Публика действительно была парадная. В туалетах, в драгоценностях многих дам Муся видела ту степень роскоши, которая ей казалась излишней и несколько ее раздражала (Клервилль совершенно не испытывал этого чувства). В зале было очень много иностранцев, везде слышалась английская и испанская речь. Англичане сидели и в соседней ложе; Клервилль только скользнул по ним взглядом и сразу признал в них людей своего круга. Ему на мгновенье стало неловко, что сам он оказался, хоть и не в дурном, но не в своем обществе. Он тотчас с досадой подавил в себе это чувство. «Одна семья: отец, сын, внук. Дама — жена сына», — определил он. Говорили в этой ложе о боксе и говорили с явным знанием дела. Старый англичанин рассказывал о каком-то историческом матче; сын и внук слушали взволнованно, хотя, по-видимому, давно и хорошо знали эту историю. «…И Джорджи Рук повалился как подкошенный! Мы долго не могли понять, в чем дело», — тихо улыбаясь, говорил старик. «Верно, какой-нибудь посол в отставке. Сын тоже дипломат, и внук будет дипломатом», — подумал Клервилль. Ему прежде был немного скучен этот круг людей, в котором он родился и вырос. Но было в его круге спокойное, нехитрое, уверенное очарование, теперь особенно милое Клервиллю: он несколько отвык от этого в последние годы. «Да, старая Англия», — с легким вздохом подумал он, приспособляя к глазам бинокль. Ему пришло в голову, что не худо бы вернуться в эту старую Англию и в прямом, и в символическом смысле слова. «Это был первый knock-out [208] в истории бокса. Я счастлив, что видел это», — рассказывал старик. Сын и внук сожалели, что не видели первого knock-out’a в истории бокса.
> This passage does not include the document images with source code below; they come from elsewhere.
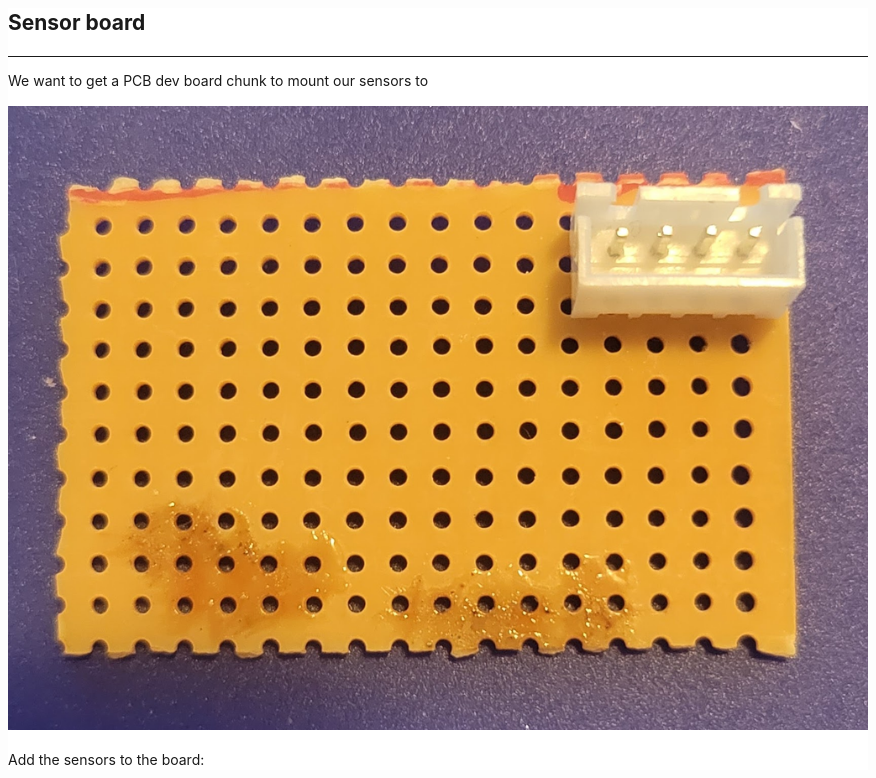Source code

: ## Sensor board
<hr/>

We want to get a PCB dev board chunk to mount our sensors to

![alt text](/static/img/devices/VINDRIKTNING-addon-pcb.jpg "Pic of the bare pcb add on board")

Add the sensors to the board:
Дон Педро тоже поглядывал искоса на соседей. Он понимал в их разговоре не все, но главное. Ему особенно нравилось то, что все три англичанина были ладные как на подбор, что они чрезвычайно походили один на другого и что фраки на них сидели совершенно безукоризненно. «А белые жилеты у всех разные. Я себе закажу такой, как у среднего. Это и солидно, и не слишком старо… Замечательный народ! Но глупый! О чем они говорят!..» Средний англичанин убеждал младшего, что upper cut [209] в Адамово яблоко действительнее uppercut’a в подбородок. «Какая гадость!» — с искренним отвращением подумал дон Педро, смутно себе представляя оба эти uppercut’a. «Очевидно, какой-то род мордобоя. Ну, хорошо, два идиота бьют друг друга по морде, но они хоть деньги получают. А эти что?..» Альфреду Исаевичу было скучно. Он никогда не видел бокса и нисколько не желал его видеть. Ему хотелось спать. Если б не приглашение Муси, он уже сидел бы у себя, в своей прекрасной комнате с видом на море, без тугой крахмальной рубашки, без высокого резавшего шею воротника, пил бы чай с лимоном, а, может быть, уже лежал бы в постели с газетой, — постель в его номере была изумительная. «Дай Бог, чтобы кончилось в двенадцать, а потом сколько еще ехать…» Он сладостно зевнул и оглянулся с испугом на соседей. Никто ничего не заметил.

вернуться

207

общаться с миллиардером (франц.)

вернуться

208

нокаут (англ.)

вернуться

209

апперкот (англ.)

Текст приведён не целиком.